La risposta, ovviamente, non è univoca, anche se “l’esperto” di turno ospitato sulle prime pagine dei quotidiani afferma che la sua lo è. Diciamo che esistono due posizioni contrapposte. La prima è quella di chi ritiene necessario uno “shock” per l’economia, l’altra è quella secondo la quale è meglio varare riforme piccole ma significative con calma e con tutto il tempo necessario. Sostenitori della prima posizione sono soprattutto le grandi banche e le industrie, a difendere la seconda sono i sindacati e il governo. Se vogliamo personalizzare il confronto potremmo dire che alfiere della prima proposta è Corrado Passera, amministratore delegato di Intesa Sanpaolo e che a sostenere la seconda è Giulio Tremonti, ministro dell’Economia. E, dato che è Tremonti colui che batte il ritmo delle riforme economiche in Italia, è conseguente che la seconda posizione è quella adottata dall’Italia.

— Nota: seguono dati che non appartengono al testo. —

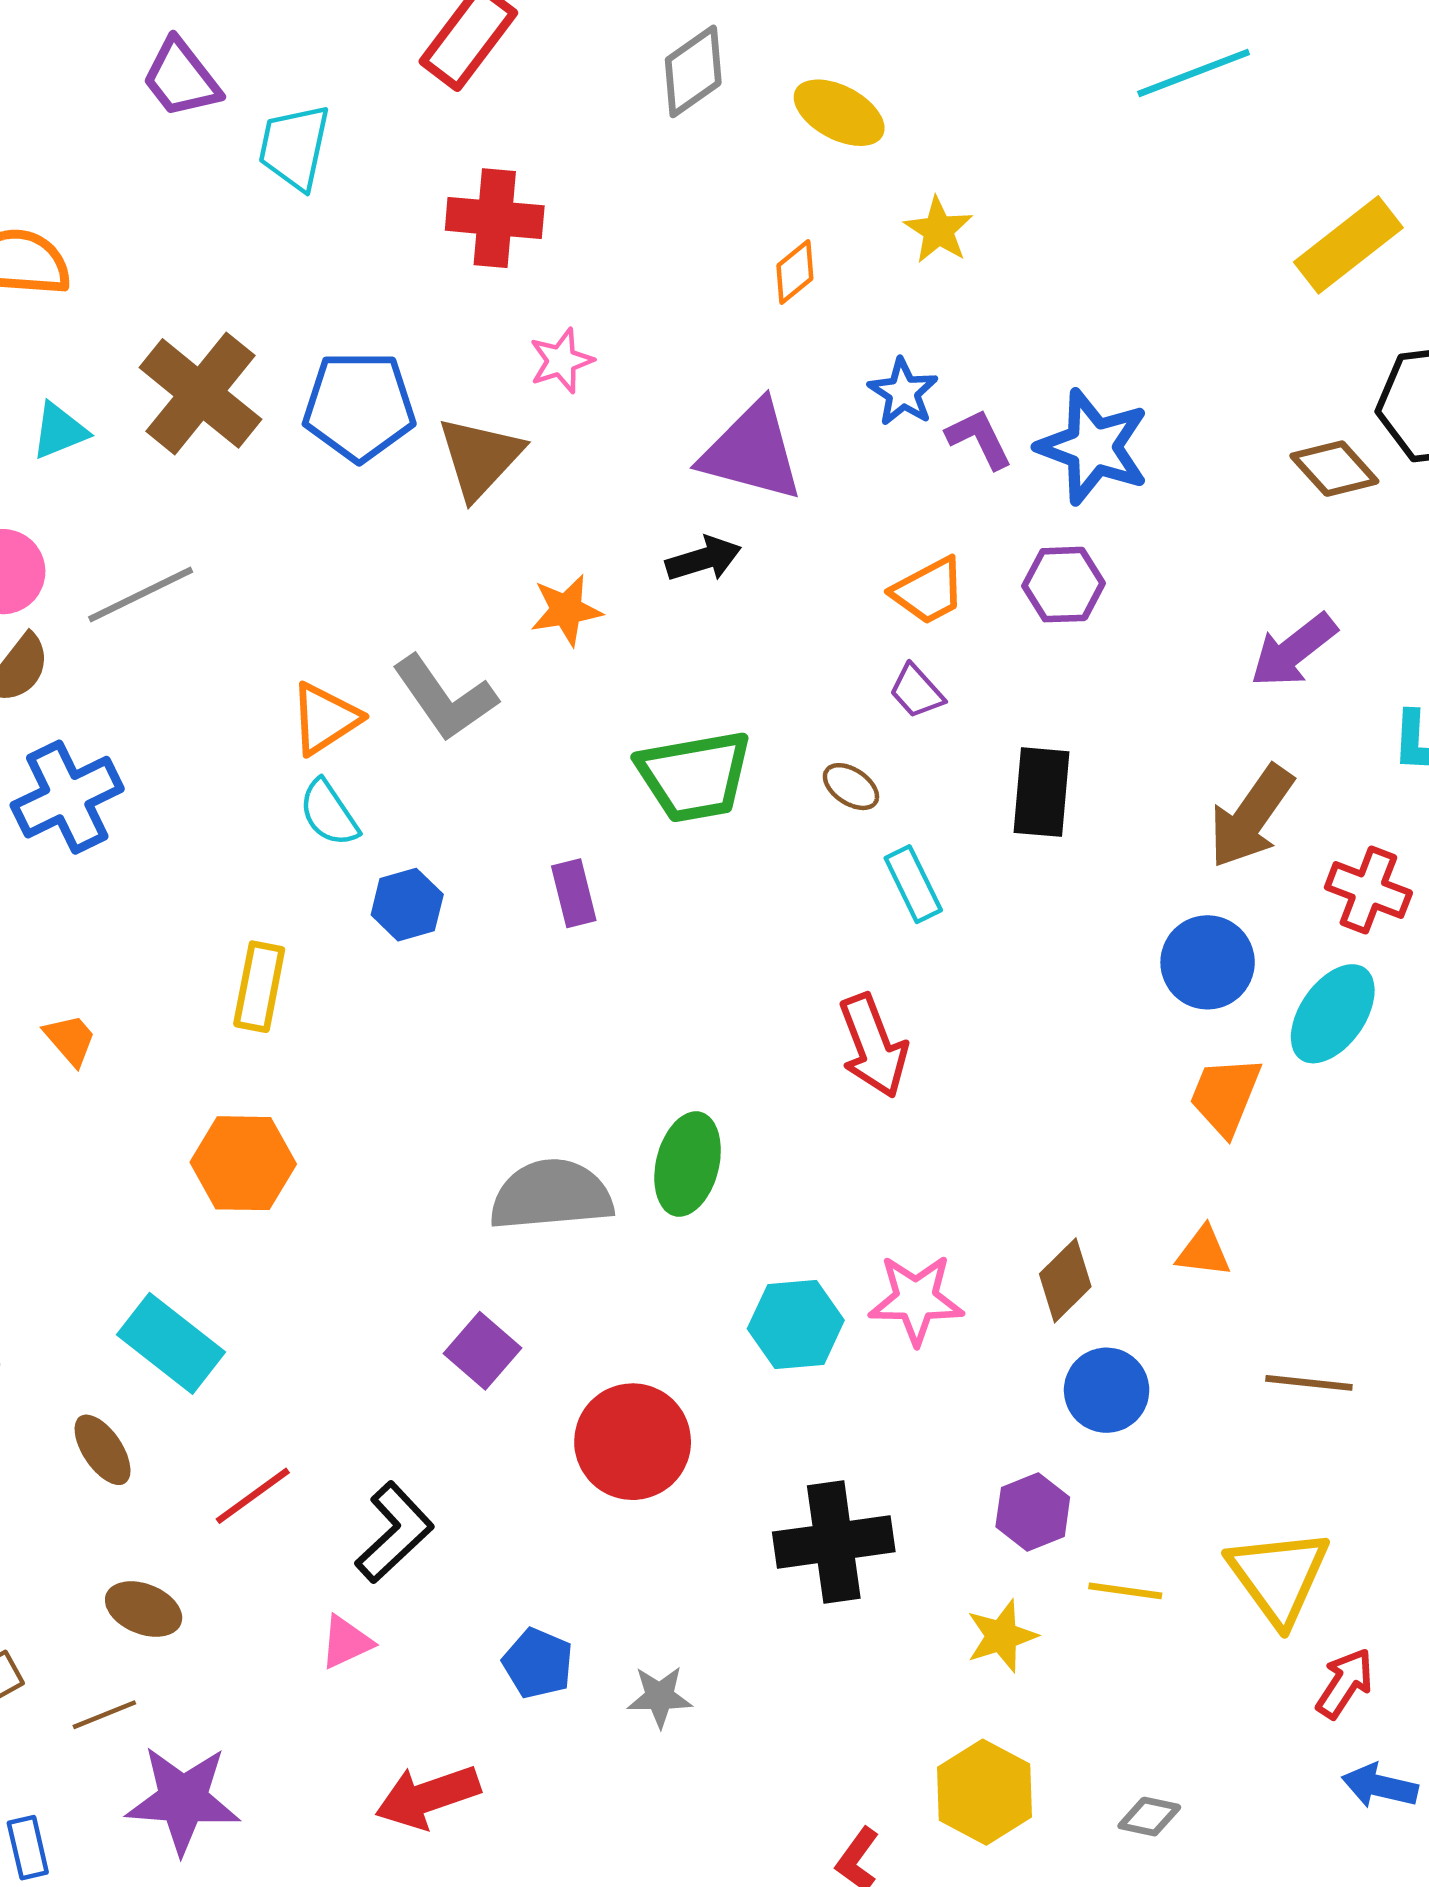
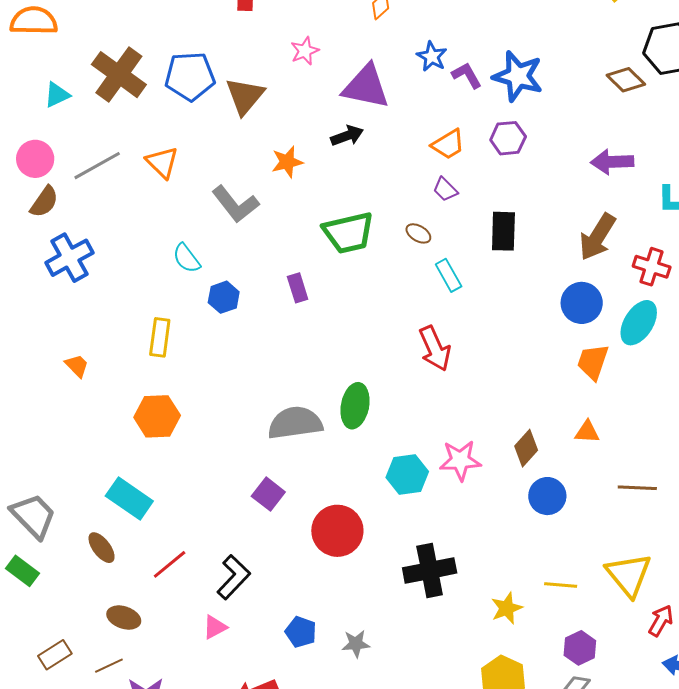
pink star: (561, 361) -> (305, 51), moved
purple arrow: (1293, 650) -> (612, 162), turned 39
orange triangle: (325, 719) -> (162, 162), moved, turned -39
purple hexagon: (1033, 1512) -> (580, 648), moved

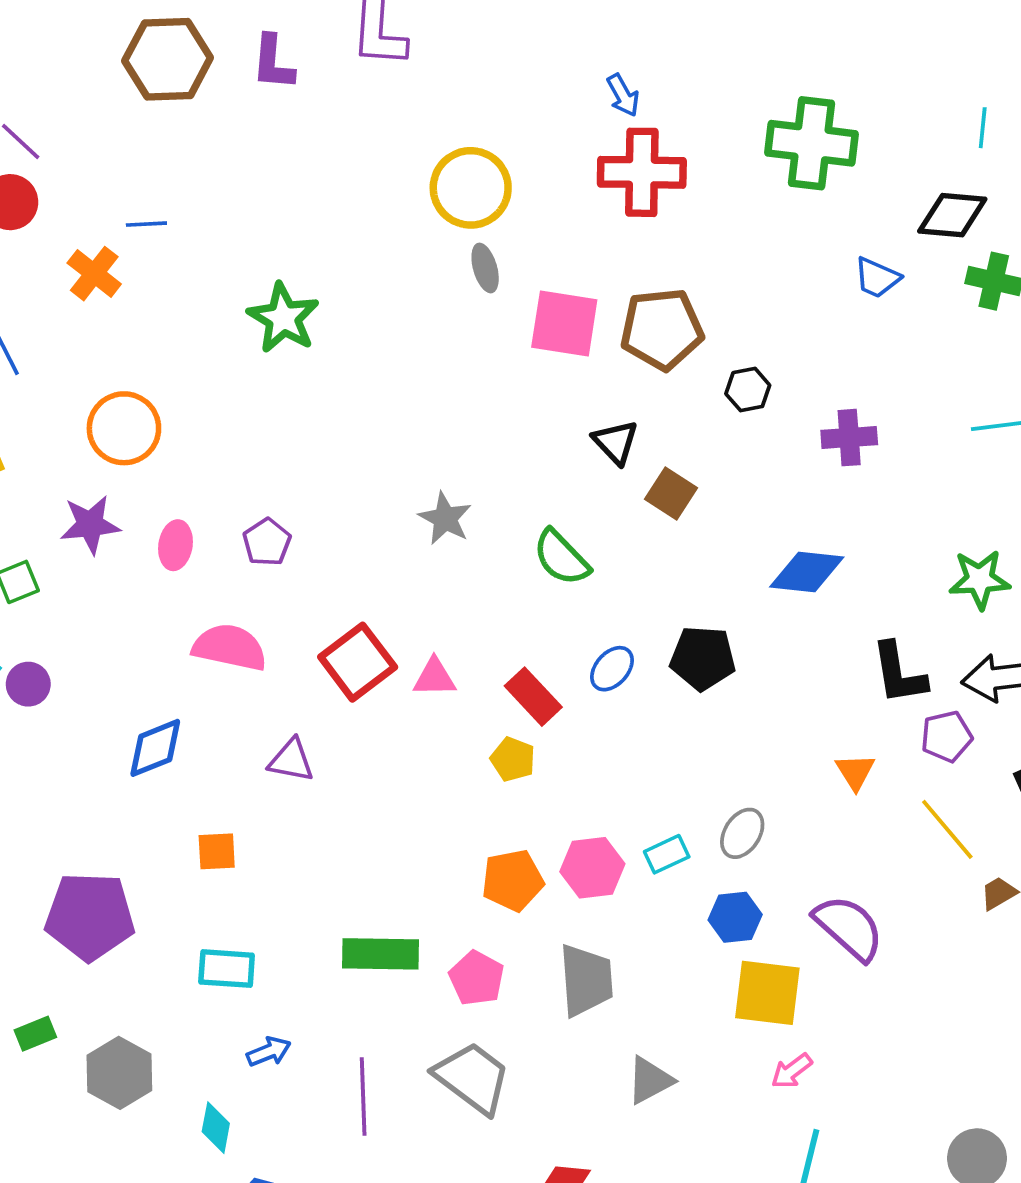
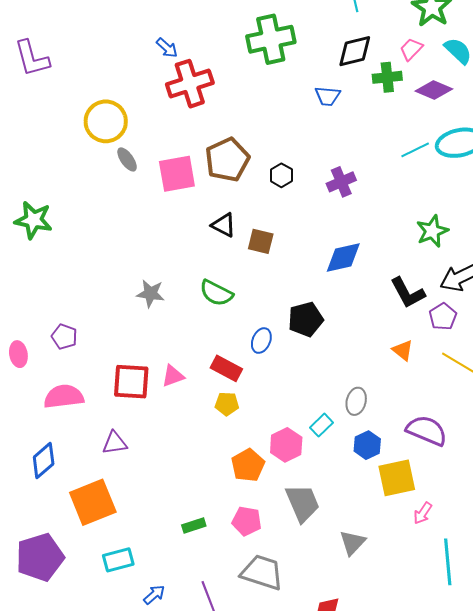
red square: (358, 662) -> (131, 382), turned -30
orange square: (217, 851) -> (93, 502), size x2.0
green rectangle: (381, 954) -> (194, 526), size x0.6

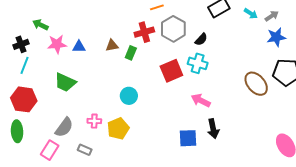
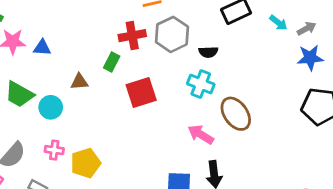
black semicircle: (201, 39) -> (208, 52), turned 40
brown triangle: (112, 45) -> (79, 82), moved
red square: (171, 71) -> (141, 93), moved
brown ellipse: (256, 84) -> (236, 114), moved
cyan circle: (129, 96) -> (51, 107), moved

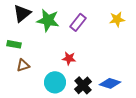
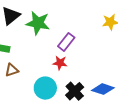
purple rectangle: (78, 22) -> (66, 42), moved

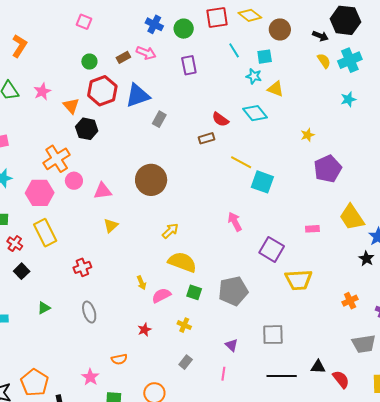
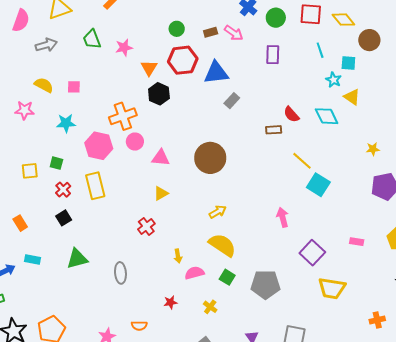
red cross: (82, 267) -> (146, 226), moved, turned -30
green triangle: (44, 308) -> (77, 259), size x1.6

E giustamente. Stando, infatti, alle ultime previsioni (posto il fatto che le previsioni economiche sono poco più autorevoli delle previsioni del tempo) “il peggio deve ancora venire” sia in termini di produzione industriale (nel senso che le imprese che si fermeranno saranno ancora molte) sia in termini di occupazione. Se non si crede alle previsioni, basate comunque su dei dati, basta respirare l’aria che circola negli ambienti industriali o sentire qualche imprenditore facendo finta di non essere un giornalista. Se ne ricava l’impressione che nulla, da gennaio, è cambiato davvero. Se, quindi, è vero che il peggio deve ancora venire, allora lo shock invocato da Passera e dalla grande industria potrebbe, alla fine, disperdere i suoi effetti nel pozzo senza fondo della crisi. Molto meglio iniettare quelle risorse (non solo economiche) necessarie alla crescita quando il mondo reale darà veri segni di fiducia, che poi è l’elemento che davvero manca per far ripartire i consumi. Anche perchè tutto fa pensare che dietro la richiesta di uno shock ci sia la solita voglia della solita socializzazione delle perdite dei grandi da scaricare sui piccoli. Da questo punto di vista lo shock è conservatore, le piccole riforme sono riformiste.